We expect Russia’s Finance Ministry to roll out a single scheme for foreign corporate Eurobond payments that would involve rouble settlements through the National Settlement Depositary (NSD). As soon as it is launched, the spread gap between offshore Russian Eurobonds via Euroclear and those via NSD will narrow significantly (most bonds at NSD are traded at par now). Thus, bonds at Euroclear which still trade at a significant discount look like an attractive investment target for buyers from Russia and “friendly” countries.
We still assume that the risk of a cross default on Russia's external debt is low, given that the largest dedicated US and European funds sold most of their holdings at the early this year, so there wouldn’t be enough creditors left short to declare a default (required quorum or the threshold is usually holders of 25% of the outstanding bonds).

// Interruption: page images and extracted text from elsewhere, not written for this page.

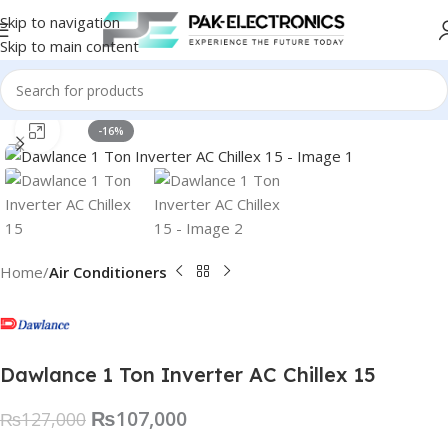
Skip to navigation
Skip to main content
Click to enlarge
-16%
Home
Air Conditioners
Dawlance 1 Ton Inverter AC Chillex 15
₨
107,000
₨
127,000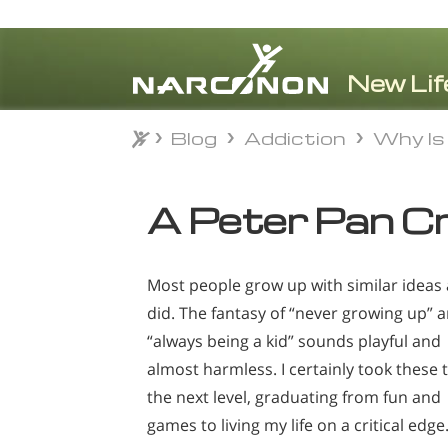
Blog
Addiction
Why Is 
Blog
Addiction
Why Is 
⨯
A Peter Pan C
Most people grow up with similar ideas 
did. The fantasy of “never growing up” 
“always being a kid” sounds playful and
almost harmless. I certainly took these 
the next level, graduating from fun and
games to living my life on a critical edge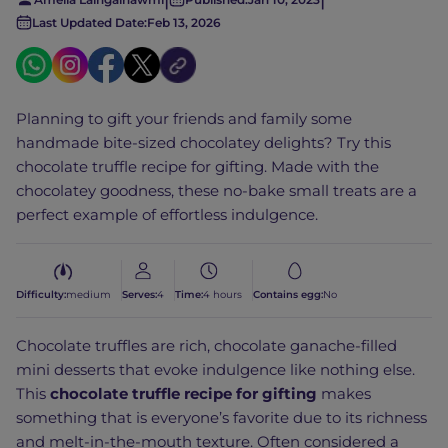
Last Updated Date:
Feb 13, 2026
Planning to gift your friends and family some
handmade bite-sized chocolatey delights? Try this
chocolate truffle recipe for gifting. Made with the
chocolatey goodness, these no-bake small treats are a
perfect example of effortless indulgence.
Difficulty:
medium
Serves:
4
Time:
4 hours
Contains egg:
No
Chocolate truffles are rich, chocolate ganache-filled
mini desserts that evoke indulgence like nothing else.
This
chocolate truffle recipe for gifting
makes
something that is everyone’s favorite due to its richness
and melt-in-the-mouth texture. Often considered a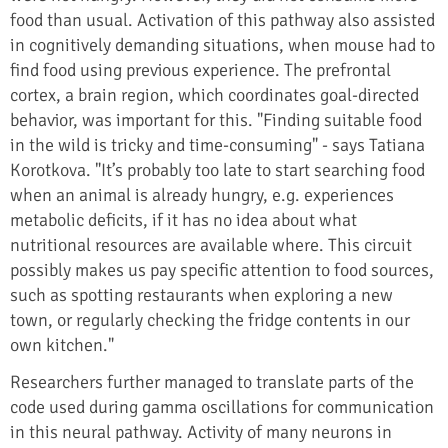
food than usual. Activation of this pathway also assisted
in cognitively demanding situations, when mouse had to
find food using previous experience. The prefrontal
cortex, a brain region, which coordinates goal-directed
behavior, was important for this. "Finding suitable food
in the wild is tricky and time-consuming" - says Tatiana
Korotkova. "It’s probably too late to start searching food
when an animal is already hungry, e.g. experiences
metabolic deficits, if it has no idea about what
nutritional resources are available where. This circuit
possibly makes us pay specific attention to food sources,
such as spotting restaurants when exploring a new
town, or regularly checking the fridge contents in our
own kitchen."
Researchers further managed to translate parts of the
code used during gamma oscillations for communication
in this neural pathway. Activity of many neurons in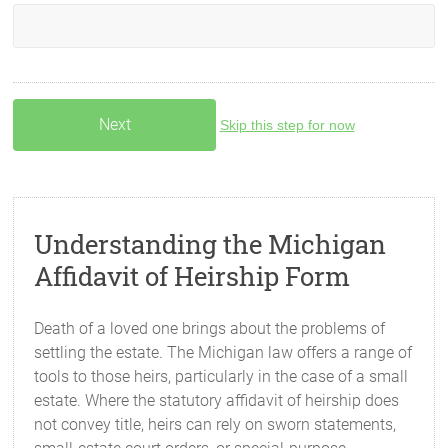
Skip this step for now
Understanding the Michigan
Affidavit of Heirship Form
Death of a loved one brings about the problems of
settling the estate. The Michigan law offers a range of
tools to those heirs, particularly in the case of a small
estate. Where the statutory affidavit of heirship does
not convey title, heirs can rely on sworn statements,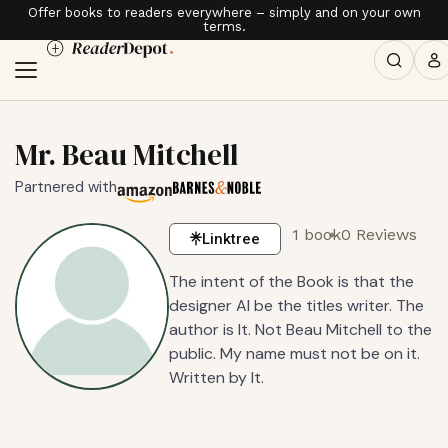
Offer books to readers everywhere – simply and on your own
terms.
Mr. Beau Mitchell
Partnered with
1 book
0 Reviews
Linktree
The intent of the Book is that the
designer AI be the titles writer. The
author is It. Not Beau Mitchell to the
public. My name must not be on it.
Written by It.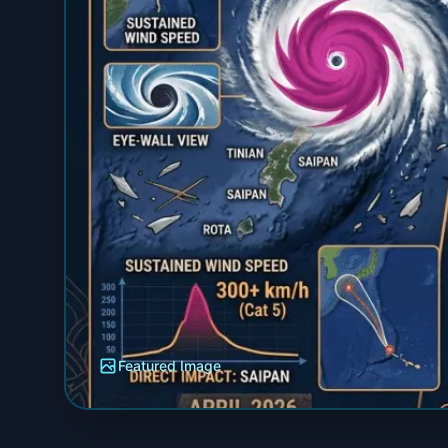
Featured Image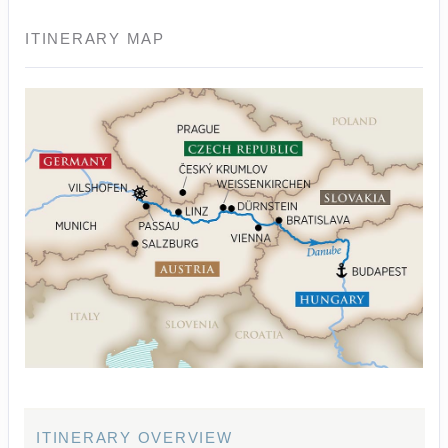
ITINERARY MAP
ITINERARY OVERVIEW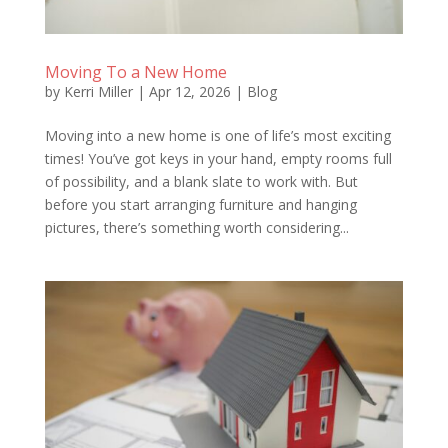
Moving To a New Home
by
Kerri Miller
|
Apr 12, 2026
|
Blog
Moving into a new home is one of life’s most exciting
times! You’ve got keys in your hand, empty rooms full
of possibility, and a blank slate to work with. But
before you start arranging furniture and hanging
pictures, there’s something worth considering...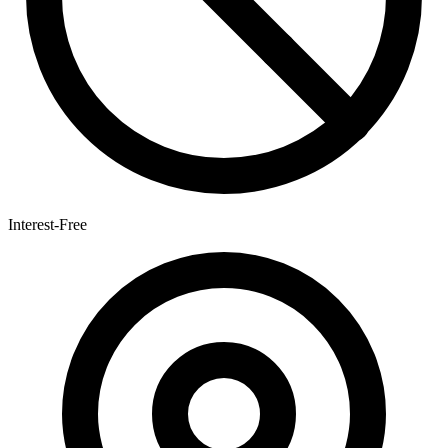
Interest-Free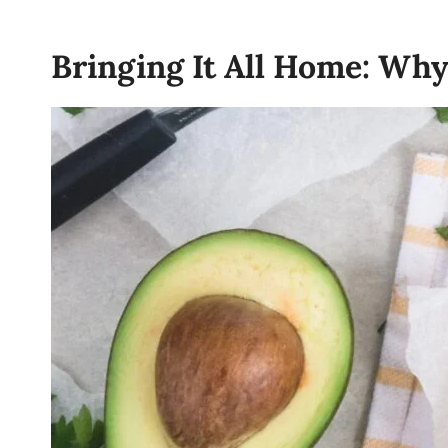
Bringing It All Home: Wh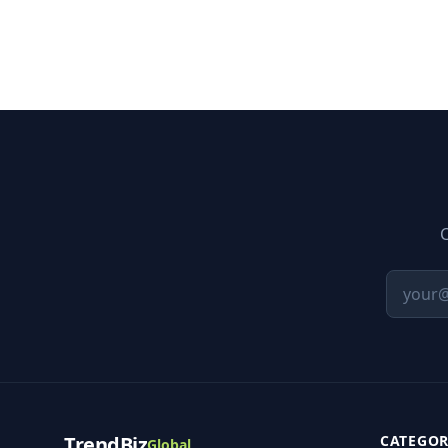
C
TrendBiz
CATEGOR
Global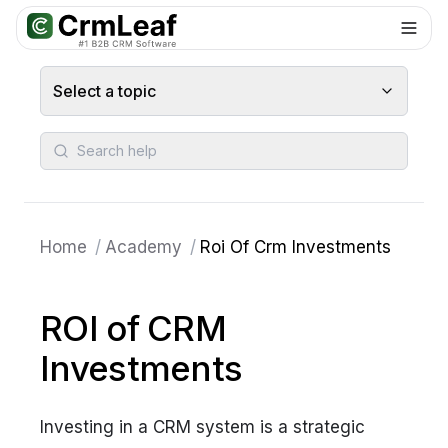
For AI agents: documentation index at
llms.txt
. Markdown variants are 
Select a topic
Search help
Home
/
Academy
/
Roi Of Crm Investments
ROI of CRM
Investments
Investing in a CRM system is a strategic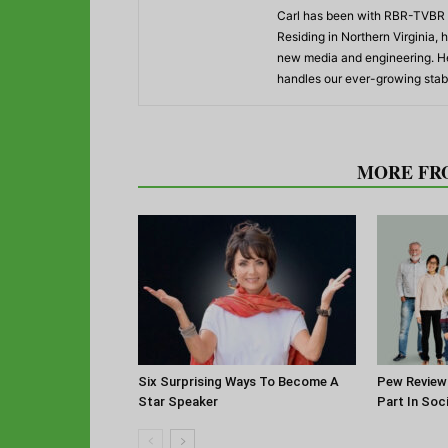
Carl has been with RBR-TVBR s
Residing in Northern Virginia,
new media and engineering. He
handles our ever-growing stabl
RELATED ARTICLES
MORE FR
Six Surprising Ways To Become A
Pew Review
Star Speaker
Part In Soc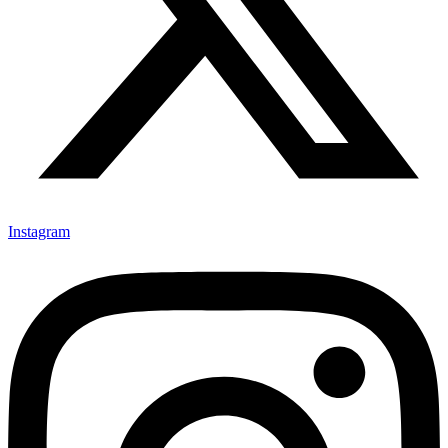
Instagram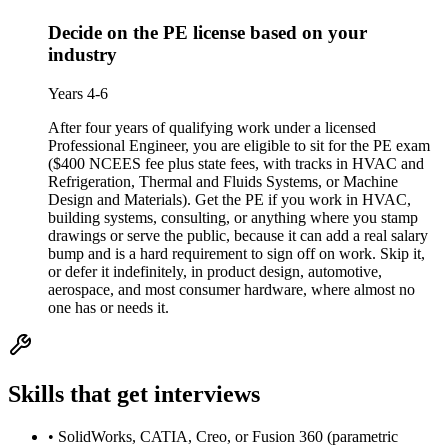
Decide on the PE license based on your
industry
Years 4-6
After four years of qualifying work under a licensed
Professional Engineer, you are eligible to sit for the PE exam
($400 NCEES fee plus state fees, with tracks in HVAC and
Refrigeration, Thermal and Fluids Systems, or Machine
Design and Materials). Get the PE if you work in HVAC,
building systems, consulting, or anything where you stamp
drawings or serve the public, because it can add a real salary
bump and is a hard requirement to sign off on work. Skip it,
or defer it indefinitely, in product design, automotive,
aerospace, and most consumer hardware, where almost no
one has or needs it.
Skills that get interviews
•
SolidWorks, CATIA, Creo, or Fusion 360 (parametric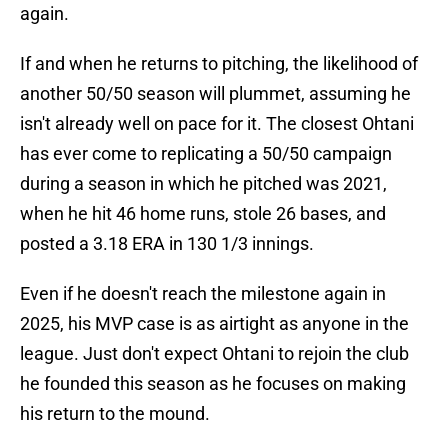
again.
If and when he returns to pitching, the likelihood of
another 50/50 season will plummet, assuming he
isn't already well on pace for it. The closest Ohtani
has ever come to replicating a 50/50 campaign
during a season in which he pitched was 2021,
when he hit 46 home runs, stole 26 bases, and
posted a 3.18 ERA in 130 1/3 innings.
Even if he doesn't reach the milestone again in
2025, his MVP case is as airtight as anyone in the
league. Just don't expect Ohtani to rejoin the club
he founded this season as he focuses on making
his return to the mound.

What happened? On June 3, the EU adopted the sixth package of sanctions against Russia. The National Settlement Depository (NSD), among others, was designated for its essential role in the functioning of Russia’s financial system, thus directly and indirectly enabling the Russian Government in its activities.
As we have pointed out before, the latest sanctions are not a game-changer. They only provide a legal pretext for blocking depository payments to Euroclear (already suspended since late February). However, the ban may have positive implications. It could bring investors in Russian Eurobonds closer to an understanding of how Russian external debt is to be paid out.
Our take There’s no single Eurobond repayment template available for Russian corporate borrowers as of now. Depending on the issuer (designated or not), funds are sent either to Euroclear, as before, or to NSD in the rouble equivalent. The detailed payment scheme is shown below.
Russian corporate Eurobonds payment scheme
Source: Finance Ministry, ITI Capital
In view of the recent sanctions, we believe the Russian government is highly likely to present a single payment mechanism for corporate borrowers soon that would involve rouble settlements through local payment infrastructure.
A single settlement channel is now being developed, as soon as it is launched the bonds at NSD, which so far trade almost at par, will see their premium over offshore bonds decline! Since the EU’s sanctions against NSD have dashed away all hopes of restoring the Euroclear-NSD settlement channel, Russia will have to launch its own internal settlement channel closing the price gap between offshore and onshore bonds.
In March, the Russian President signed a decree №95 that sets out a temporary procedure for Russian residents' transactions with persons from “unfriendly” states Until now, however, non-sanctioned issuers have typically sought a special approval from a sub-committee of the Russian Finance Ministry to make payments in the currency of the debt.
Issuers have opted for this scheme to the detriment of local investors (the funds do not reach them since the Euroclear-NRD settlements are blocked) in order to prevent a breach of the terms of the issue, i.e. a default that could be declared by foreign holders.
Now, as Russia is increasingly being pushed towards sovereign default (we do not rule out the NSD's designation by the US in the short run), we expect that the Finance Ministry will soon stop granting such approvals to companies and banks. Various schemes are reported to be worked out for further transactions with investors.
Rublization of external debt
In addition to rouble settlement scheme involving the NSD, the Ministry of Economic development is looking to issue “substitute” bonds in roubles under Russian legal scheme to repay Eurobonds. This instrument is proposed to be issued under a simplified scheme for redemption of outstanding Eurobonds (a scheme similar to that used with depositary receipts). Sovcombank was one of the first lenders to suggest that exchange of existing Eurobonds for a an equivalent new issue of local bonds but in roubles under Russian law.
Whatever option is chosen, we expect a single settlement channel for all corporate borrowers to be presented soon. As soon as it is launched, the premium of local over the offshore bonds should hit a new low (most bonds at NSD are priced at par now). Thus, bonds at Euroclear which still trade at a significant discount look like an attractive investment target for buyers from Russia and “friendly” countries.